# what is that sound?! mk4 jetta 1.8t



## firebeast (Feb 1, 2009)

I have an odd metallic clank from my valve train. It sounds a lot like a card in a bicycle's spokes. It occurs as soon as I start the engine, but quickly subsides, then reoccurs when the engine is warm and at 1100rpm or less. anyone have any ideas what this could be? I assume its either an oiling problem, or I've got a major problem with my valve train. Any help would be appreciated! I just bought her 31 days ago, and have encountered many problems, most of which I've repaired.
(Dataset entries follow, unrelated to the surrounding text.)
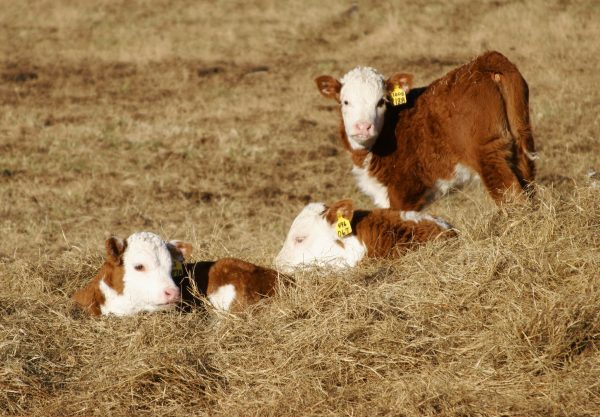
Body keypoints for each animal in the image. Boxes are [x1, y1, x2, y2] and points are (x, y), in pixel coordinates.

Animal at [316, 50, 536, 210]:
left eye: (381, 102)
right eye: (345, 102)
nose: (363, 126)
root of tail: (485, 61)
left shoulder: (403, 191)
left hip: (487, 153)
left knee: (513, 195)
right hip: (521, 137)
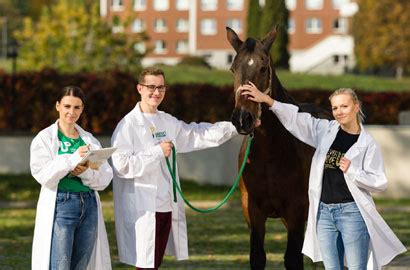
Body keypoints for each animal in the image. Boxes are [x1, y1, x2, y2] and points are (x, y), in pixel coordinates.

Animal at [226, 25, 328, 270]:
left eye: (263, 68)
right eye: (233, 69)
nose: (242, 118)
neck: (271, 153)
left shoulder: (296, 209)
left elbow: (293, 259)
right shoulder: (253, 210)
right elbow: (257, 256)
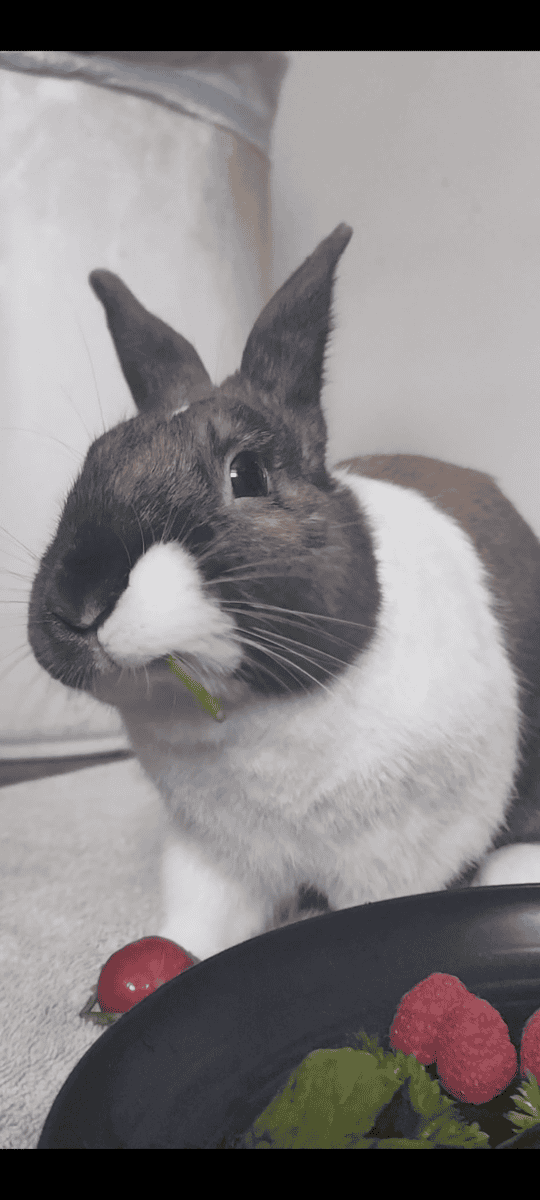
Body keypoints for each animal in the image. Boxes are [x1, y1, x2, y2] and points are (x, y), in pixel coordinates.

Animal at [27, 224, 540, 962]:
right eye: (94, 460)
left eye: (246, 474)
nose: (79, 605)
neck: (252, 716)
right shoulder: (209, 857)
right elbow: (197, 922)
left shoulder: (389, 862)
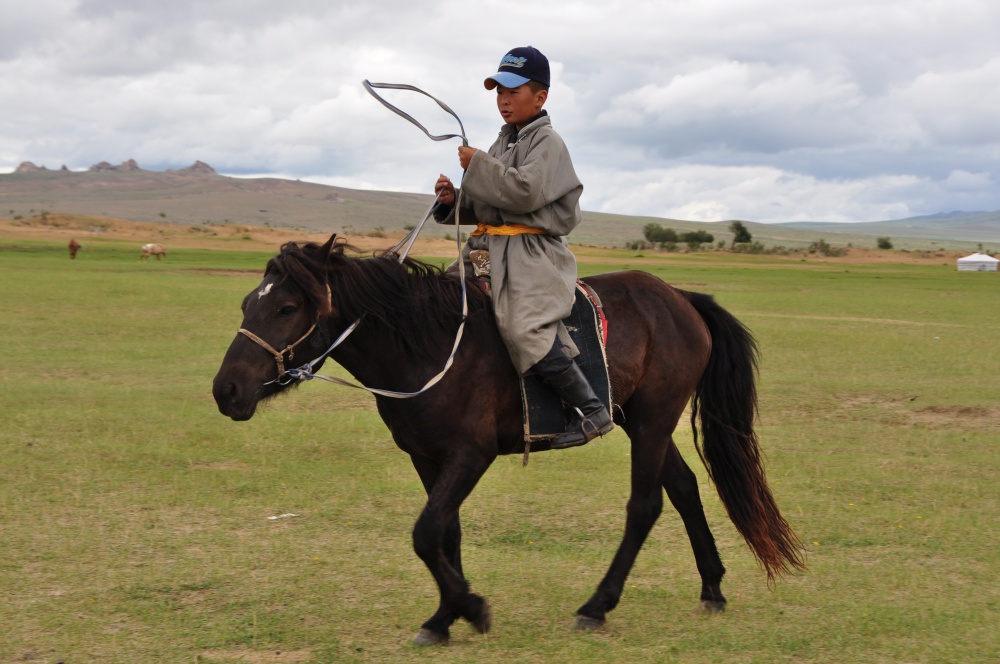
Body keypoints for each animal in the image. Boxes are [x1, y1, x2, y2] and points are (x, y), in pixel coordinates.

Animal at [211, 233, 804, 644]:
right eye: (246, 304)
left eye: (287, 308)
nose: (226, 390)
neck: (427, 345)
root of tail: (679, 298)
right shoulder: (427, 459)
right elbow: (445, 534)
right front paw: (444, 616)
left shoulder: (470, 456)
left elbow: (425, 533)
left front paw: (470, 608)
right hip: (639, 418)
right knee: (682, 489)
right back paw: (712, 587)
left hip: (654, 419)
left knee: (646, 504)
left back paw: (597, 605)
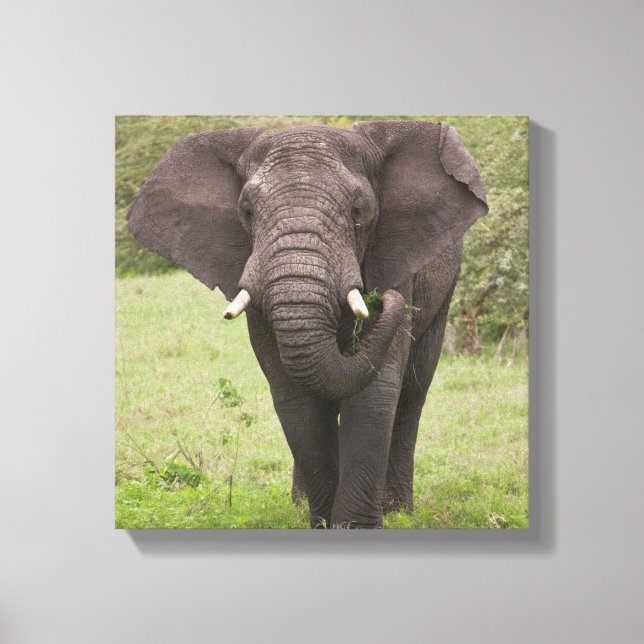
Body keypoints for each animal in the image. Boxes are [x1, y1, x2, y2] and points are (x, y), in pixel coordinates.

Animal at [127, 120, 487, 528]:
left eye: (358, 210)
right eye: (246, 212)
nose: (383, 301)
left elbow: (376, 391)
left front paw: (356, 527)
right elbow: (294, 396)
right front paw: (324, 524)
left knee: (413, 390)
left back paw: (397, 510)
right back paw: (300, 505)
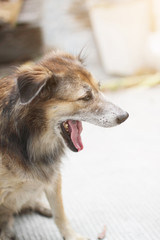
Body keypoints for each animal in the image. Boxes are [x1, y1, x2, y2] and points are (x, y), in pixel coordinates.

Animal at [0, 51, 128, 240]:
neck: (29, 137)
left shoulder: (53, 176)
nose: (125, 116)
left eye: (99, 87)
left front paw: (71, 235)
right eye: (85, 97)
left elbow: (60, 213)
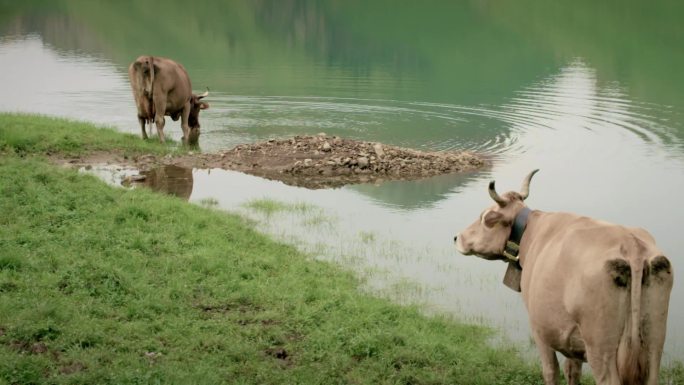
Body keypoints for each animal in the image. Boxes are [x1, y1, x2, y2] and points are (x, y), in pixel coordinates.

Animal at [454, 170, 672, 384]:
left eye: (485, 218)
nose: (457, 237)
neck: (531, 233)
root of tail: (631, 245)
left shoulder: (539, 330)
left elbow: (551, 371)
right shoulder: (572, 339)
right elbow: (572, 371)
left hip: (601, 349)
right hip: (654, 344)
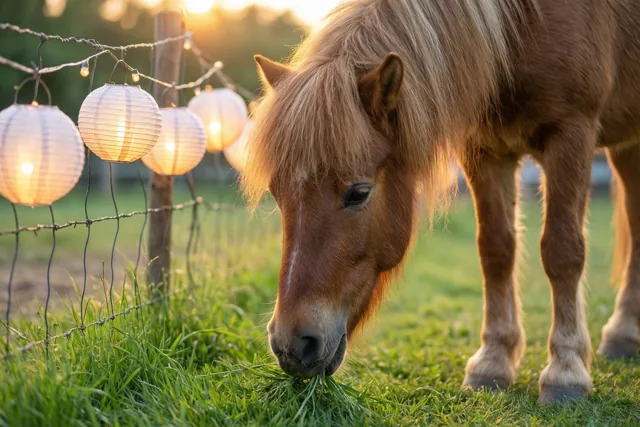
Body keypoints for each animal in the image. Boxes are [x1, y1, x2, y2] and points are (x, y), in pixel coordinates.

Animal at [243, 0, 640, 405]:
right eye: (277, 194)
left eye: (358, 193)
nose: (292, 344)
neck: (524, 26)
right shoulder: (485, 150)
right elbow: (495, 250)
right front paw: (492, 363)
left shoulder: (571, 134)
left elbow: (562, 251)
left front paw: (565, 372)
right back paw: (624, 336)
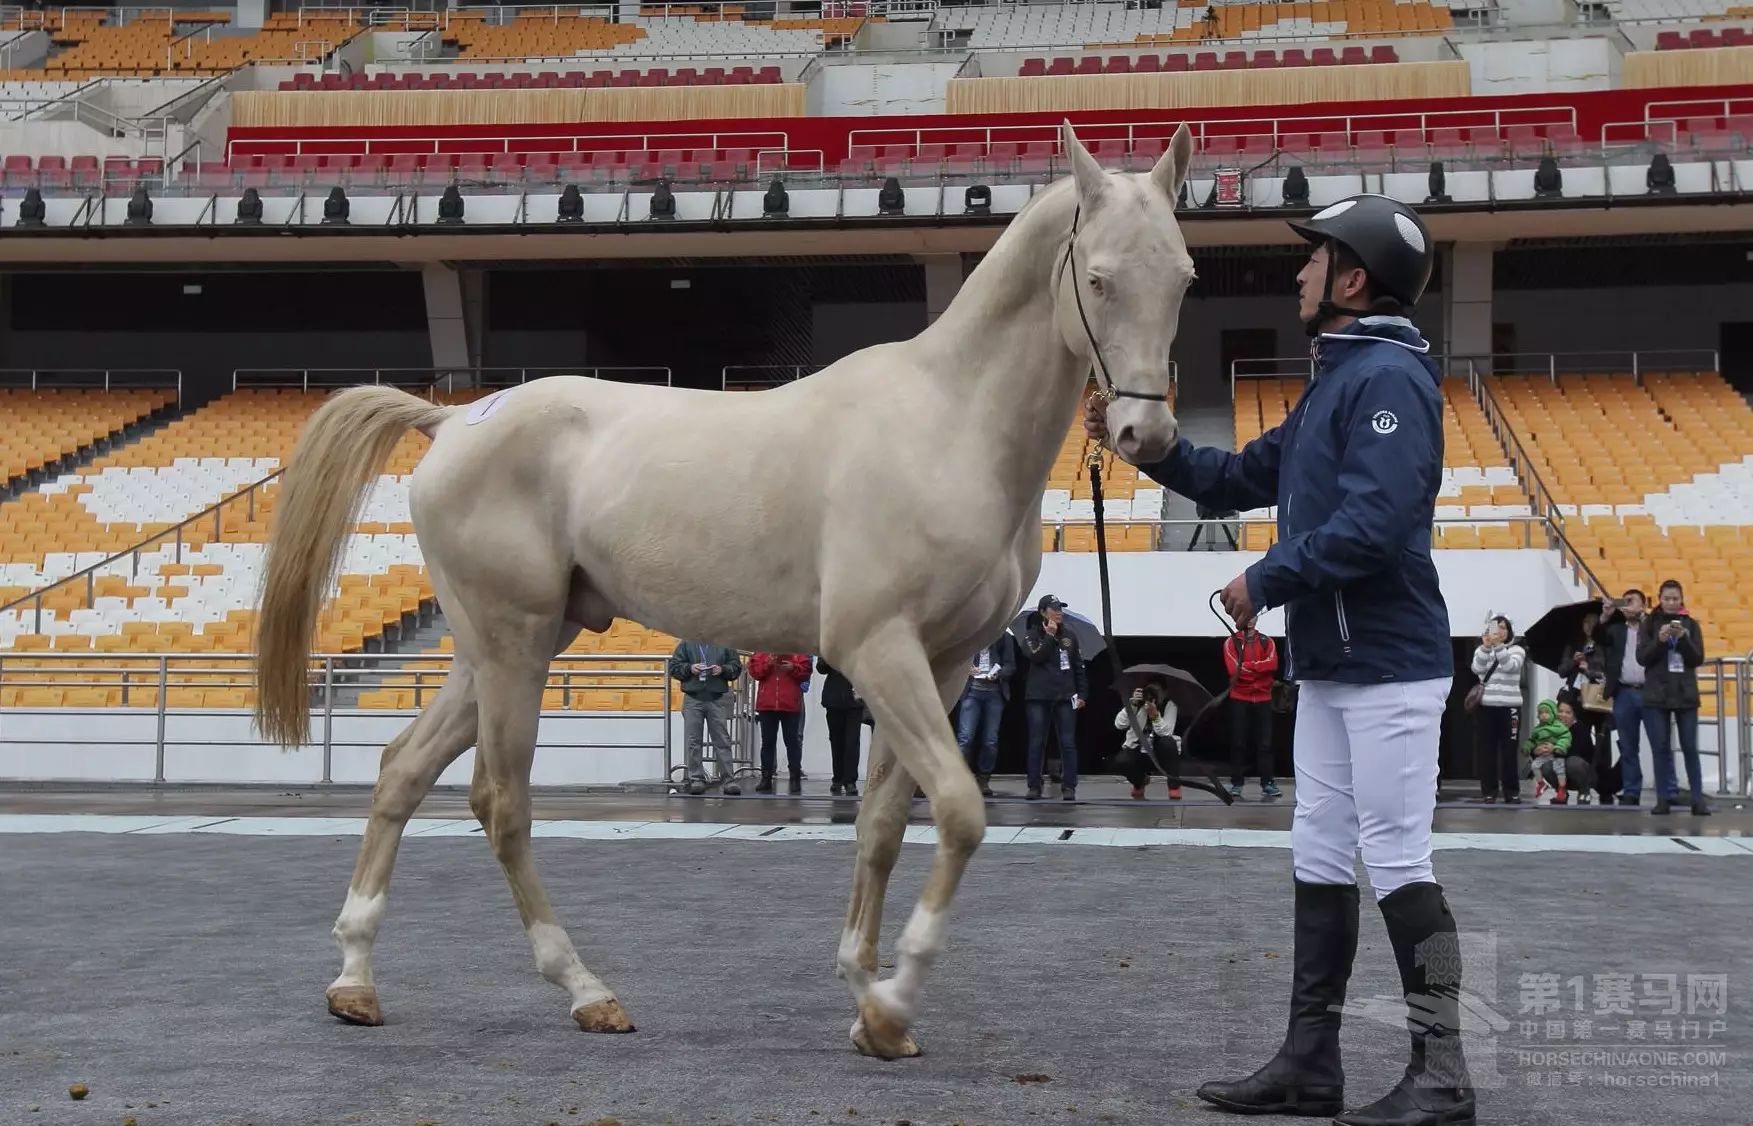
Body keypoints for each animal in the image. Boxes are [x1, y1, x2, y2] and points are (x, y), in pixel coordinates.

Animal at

I think I may have been screwed, but when she runs, she runs magnificently.


----------



## BIGDOGSTATUS (Feb 1, 2009)

SOUNDS LIKE YOUR CAM TENSIONOR IS BAD. I WOULD CHECK OIL PRESSUE FIRST.


----------



## firebeast (Feb 1, 2009)

*Re: (BIGDOGSTATUS)*

any idea where the cam tensioner is located along the valve train? the sound seems to be coming from about dead center of the engine.


----------



## BIGDOGSTATUS (Feb 1, 2009)

its in the back of the engine


----------



## luvmtl (Jul 2, 2005)

*Re: (BIGDOGSTATUS)*

Well your engine sits sideways, so your cam chain is prolly on your left or opposite from your belts. My cam chain tensioner had to be replaced. It's fairly simple if you are comfortable with engines. It's right under your valve cover. You'll need a valve cover gasket before you start. However the chain tensioner is a little pricy.


_Modified by luvmtl at 11:07 PM 2-11-2009_


----------



## luvmtl (Jul 2, 2005)

*Re: (luvmtl)*

just looked at some jetta 1.8t's... cam chain is on the right end of the engine.


----------